Rispetto alle batterie che sono oggi sul mercato, la tecnologia delle batterie ad acqua ha diversi vantaggi, a partire dal fatto che se una “batteria ad acqua” può produrre energia elettrica durante l’arco di un’intera giornata, per le batterie chimiche questo tempo si restringe al massimo a 4 ore. Se inoltre le batterie chimiche si prestano bene all’immagazzinamento dell’energia prodotta dagli impianti fotovoltaici, perché possono inserirsi nella produzione sfruttando l’alternanza giorno-notte, molto più complicato è il loro utilizzo per gli impianti eolici, che non sono legati a questa variabile ma a una molto più casuale, quella della presenza del vento, e che producono una quantità di energia molto più grande.

Altri esempi nel mondo

Una delle più note centrali a pompaggio sul suolo europeo è quella di Cruachan di Drax, in Scozia, che risale agli anni ’60. In questo caso, però, la batteria ad acqua non serve a stoccare l’energia prodotta dagli impianti fotovoltaici, ma per immagazzinare la produzione in eccesso della locale centrale nucleare. Altri esempi nel mondo sono soprattutto negli Stati Uniti: a oggi infatti l’idroelettrico di pompaggio rappresenta circa il 90% dell’accumulo di energia elettrica su scala globale, e la maggior parte di questi impianti si trova in Usa. A questa tecnologia si sta indirizzando anche l’Australia, dove l’ex primo ministro Turnbull ha dato il via a un progetto “Snowy 2.0”, che costerà alle casse dello stato 8 miliardi di dollari e che vedrà la luce nel 2028.

Le criticità

Il problema che frena la diffusione degli impianti di pompaggio è quello dei costi: se è veto infatti che un impianto in esercizio è di per sé redditizio e duraturo nel tempo, è anche vero che per progettarlo e metterlo in opera sono necessari investimenti miliardari che spesso preoccupano i player del settore. Lo stesso impianto di Tâmega, ad esempio, ha usufruito di un finanziamento da 650 milioni di euro della Banca Centrale Europea, che ha quindi coperto poco più di un terzo dei costi per la realizzazione della centrale.
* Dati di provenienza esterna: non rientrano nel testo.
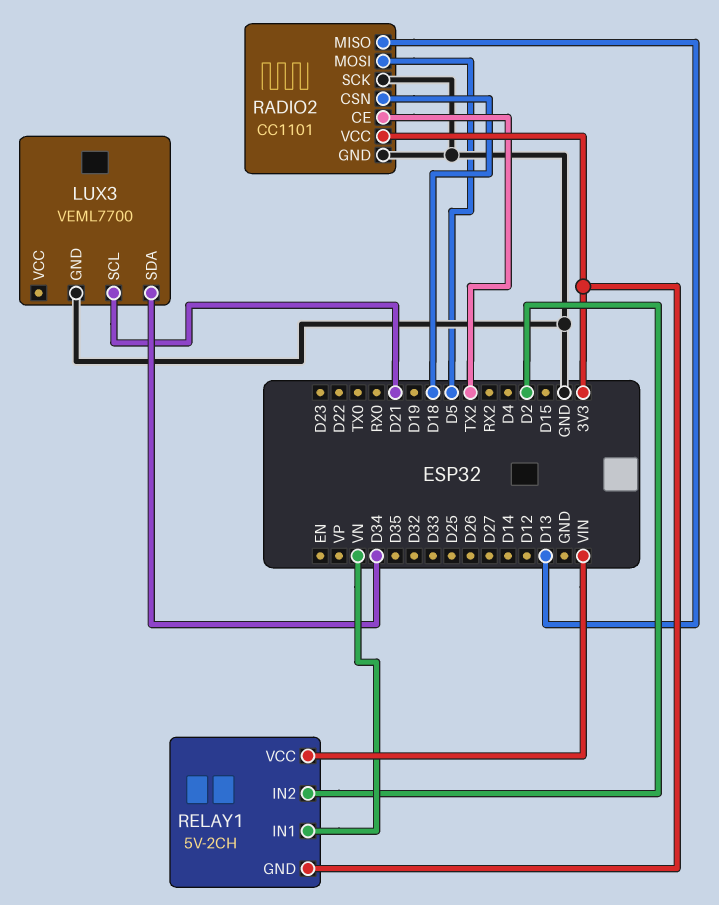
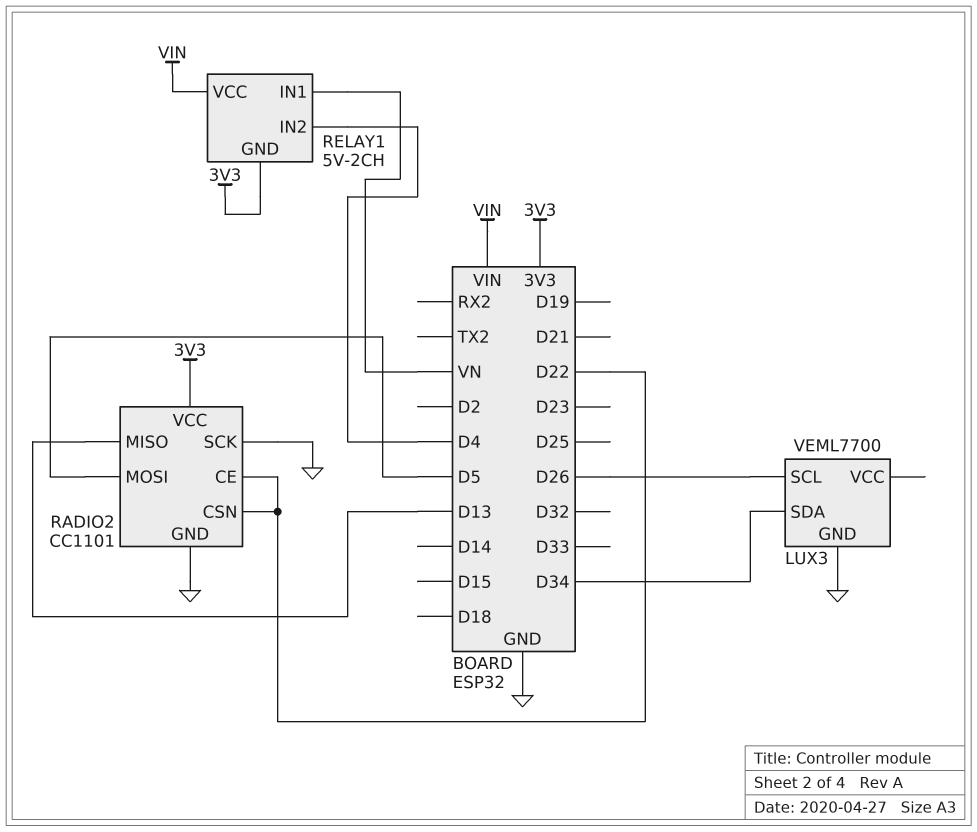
LUX3 pin SCL: D21 -> D26
RADIO2 pin CE: TX2 -> D22
RADIO2 pin CSN: D18 -> D22
RELAY1 pin IN2: D2 -> D4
Oltre ai costi proibitivi, la seconda criticità è – come accade spesso quando si parla di grandi opere – la complessità e la lunghezza degli iter autorizzativi, rispetto alla quale gli operatori del settore sono concordi nel chiedere una semplificazione e uno snellimento delle procedure, oltre che la stabilità del quadro normativo nel tempo.